The UK construction sector is thriving. Last year it employed around three million people in a diverse range of roles. Contributing £110 billion to the UK economy, the construction industry makes up 7% of annual GDP. Although the industry has seen year on year growth, it is facing a massive challenge. With an increasing amount of building projects and government plans requiring more and more skilled workers, the lack of qualified workers looks set to negatively impact sector growth. So what is the solution to this skill shortage? Let’s take a closer look.

Investing in apprenticeships

Historically, many construction companies sought to employ skilled and experienced workers for their construction projects. This was an effective method to ensure that deadlines were met and that standards were universally high. It was, however, a short-term solution. As the aging workforce now nears retirement age, a lack of investment in training for the younger generation has helped to create the skills shortage that the industry now faces.

Gender imbalance in construction businesses has also had a significant impact on the construction skills gap in recent years. With women making up only 11% of the construction workforce sector-wide, and 2% of tradespeople, it’s not difficult to see where the skill gap has arisen. A new wave of apprenticeship schemes and a willingness to diversify the workplace has seen initial success but there’s still a long way to go. Construction firms now need a wider variety of vocational courses alongside on-site training to make a success of these new apprenticeship schemes.
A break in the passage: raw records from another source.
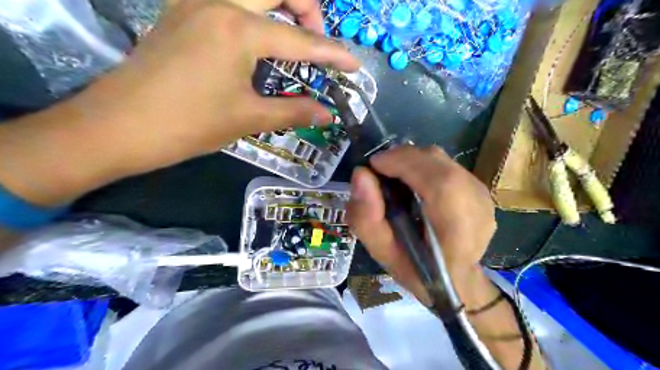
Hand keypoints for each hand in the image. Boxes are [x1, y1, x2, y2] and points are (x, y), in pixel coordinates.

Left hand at [0, 0, 358, 206]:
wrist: (119, 126)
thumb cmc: (188, 124)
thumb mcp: (248, 118)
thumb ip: (294, 111)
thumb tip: (327, 114)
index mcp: (239, 28)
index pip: (301, 40)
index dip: (333, 54)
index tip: (354, 64)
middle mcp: (218, 2)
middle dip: (307, 8)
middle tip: (317, 41)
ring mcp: (195, 2)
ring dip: (280, 6)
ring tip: (293, 38)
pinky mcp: (181, 12)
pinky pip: (230, 2)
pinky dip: (255, 14)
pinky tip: (259, 40)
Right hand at [350, 146, 494, 305]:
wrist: (458, 281)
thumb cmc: (419, 273)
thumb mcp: (383, 254)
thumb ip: (367, 218)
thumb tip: (360, 174)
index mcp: (457, 228)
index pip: (437, 180)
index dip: (401, 163)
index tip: (372, 167)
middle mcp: (476, 204)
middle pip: (436, 160)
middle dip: (401, 159)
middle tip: (379, 173)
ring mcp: (482, 194)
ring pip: (439, 159)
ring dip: (410, 162)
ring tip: (393, 179)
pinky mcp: (480, 189)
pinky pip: (445, 164)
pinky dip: (422, 167)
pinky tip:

Promoting careers in construction

Construction has long been viewed as a male-dominated arena and for many years this has been the case. Modern advancements in technology, however, alongside a drive to incorporate more flexible working practices has made the construction industry a more attractive career choice for young people regardless of gender. Many construction companies are now improving their working culture to be more inclusive, flexible and focused on developing the individual. As other companies see the successes of these working innovations, they will hopefully follow suit and help to transform the construction industry.

When it comes to technological advancements, innovations in automation are developing at an extremely fast pace. If the construction industry can adapt to these changes then it will go a long way to bridge the skills shortage and meet the demand for new, more technically focused competences. BIM (Building Information Modelling) is already being used as a collaborative design tool while, although still in its infancy, 3D printing looks set to revolutionise the way we create the built environment of the future.

Government investment and involvement

At the moment, several large construction companies are leading the field in tackling the labour shortages and encouraging new talent within the current workforce. With government support, the chances of successfully obtaining skilled construction workers are much higher. Investing in education is something that both the government and construction companies can do together. Ensuring that schools are equipped with the necessary resources and that students are inspired to follow a career in construction is essential for the future of the industry.

The question of Brexit also weighs heavily on the wider construction industry. Many skilled, semi-skilled and manual labouring jobs are currently filled by workers from EU countries. With the uncertainty surrounding Brexit, lots of these workers are leaving the UK because of job instability and insecurity. The government’s inability to negotiate a deal is having a far-reaching impact on the construction industry. The skills shortage is increasing while the supply of skilled labour workers looks set to decrease without a stable framework for EU workers in the UK.

As you can see, the construction skills gap is a major challenge. It is, however, not insurmountable. If people involved in the construction industry work together to find viable solutions for recruitment and retention then the UK construction industry will undoubtedly continue to flourish. Several major infrastructure projects and a drive to build thousands more homes across the country looks set to propel the construction industry into future prosperity.